▶ **Task details**: Rewrite the material below with every "darktable" renamed to "Darktable" and nothing else changed. Leave the pictures out of your answer.

++++++++

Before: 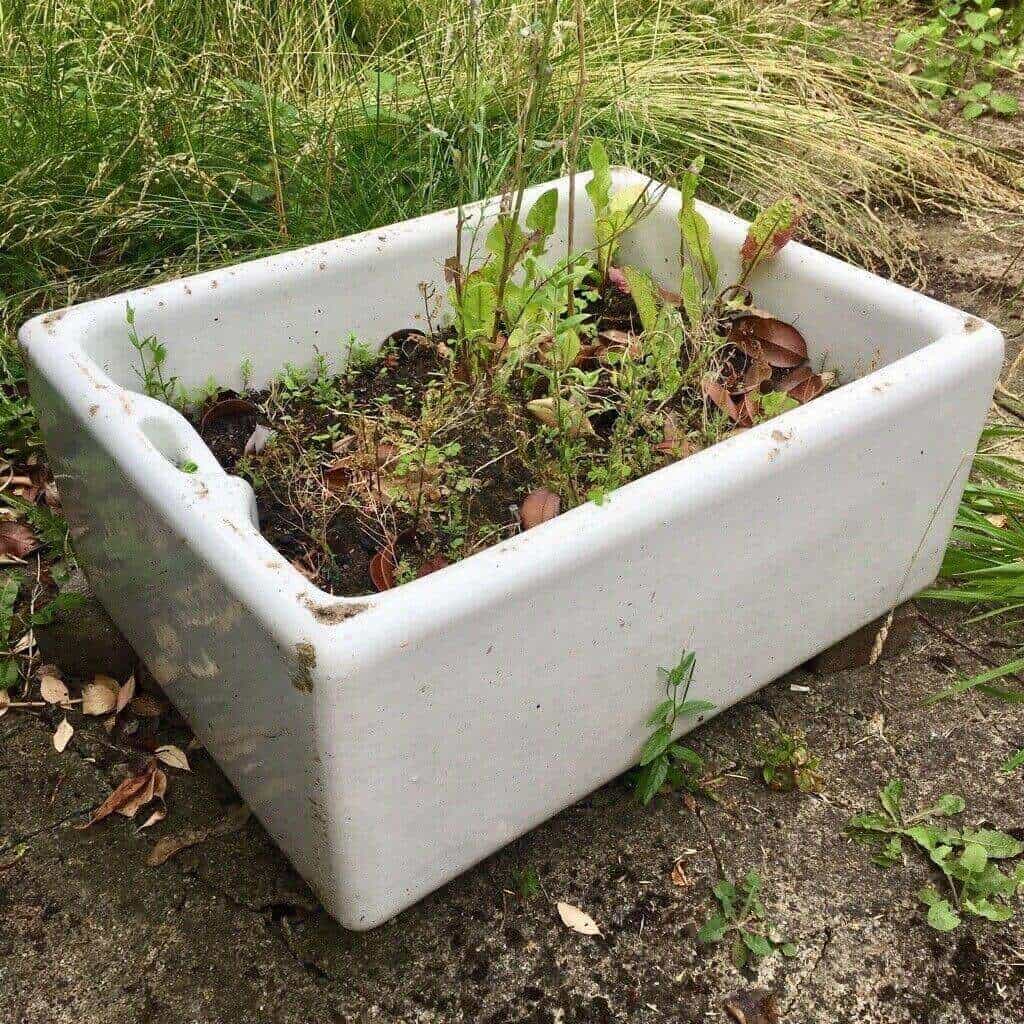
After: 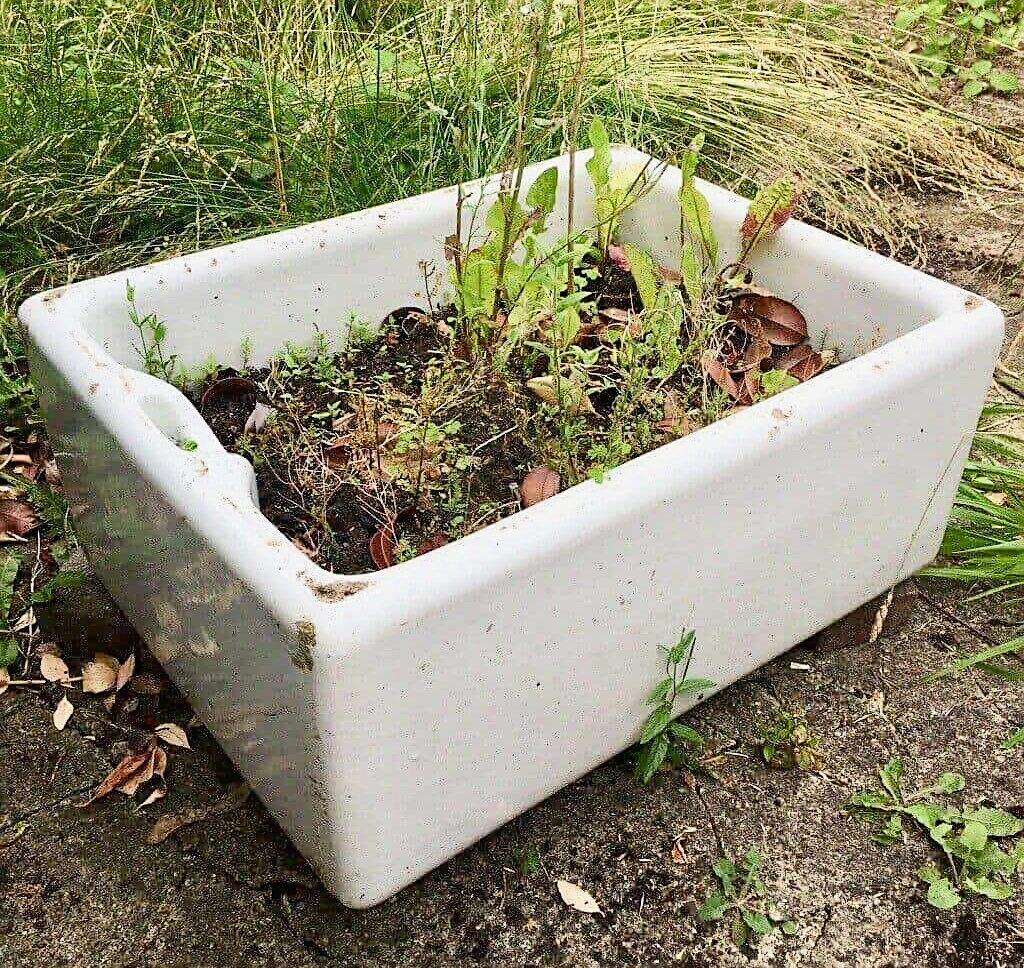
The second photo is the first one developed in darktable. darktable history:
tone curve: curves: ch0 [(0, 0) (0.003, 0.019) (0.011, 0.019) (0.025, 0.022) (0.044, 0.026) (0.069, 0.032) (0.1, 0.052) (0.136, 0.081) (0.177, 0.123) (0.224, 0.17) (0.277, 0.219) (0.335, 0.276) (0.399, 0.344) (0.468, 0.421) (0.543, 0.508) (0.623, 0.604) (0.709, 0.705) (0.801, 0.797) (0.898, 0.894) (1, 1)], color space Lab, independent channels, preserve colors none
sharpen: on, module defaults
crop and rotate: top 2.165%, bottom 3.24%
exposure: black level correction 0, exposure 0.703 EV, compensate highlight preservation false
filmic rgb: middle gray luminance 18.38%, black relative exposure -11.3 EV, white relative exposure 3.72 EV, threshold 5.95 EV, target black luminance 0%, hardness 5.81, latitude 57.57%, contrast 0.964, shadows ↔ highlights balance 49.79%, enable highlight reconstruction true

++++++++

▶ **Task result**:
Before: 
After: 
The second photo is the first one developed in Darktable. Darktable history:
tone curve: curves: ch0 [(0, 0) (0.003, 0.019) (0.011, 0.019) (0.025, 0.022) (0.044, 0.026) (0.069, 0.032) (0.1, 0.052) (0.136, 0.081) (0.177, 0.123) (0.224, 0.17) (0.277, 0.219) (0.335, 0.276) (0.399, 0.344) (0.468, 0.421) (0.543, 0.508) (0.623, 0.604) (0.709, 0.705) (0.801, 0.797) (0.898, 0.894) (1, 1)], color space Lab, independent channels, preserve colors none
sharpen: on, module defaults
crop and rotate: top 2.165%, bottom 3.24%
exposure: black level correction 0, exposure 0.703 EV, compensate highlight preservation false
filmic rgb: middle gray luminance 18.38%, black relative exposure -11.3 EV, white relative exposure 3.72 EV, threshold 5.95 EV, target black luminance 0%, hardness 5.81, latitude 57.57%, contrast 0.964, shadows ↔ highlights balance 49.79%, enable highlight reconstruction true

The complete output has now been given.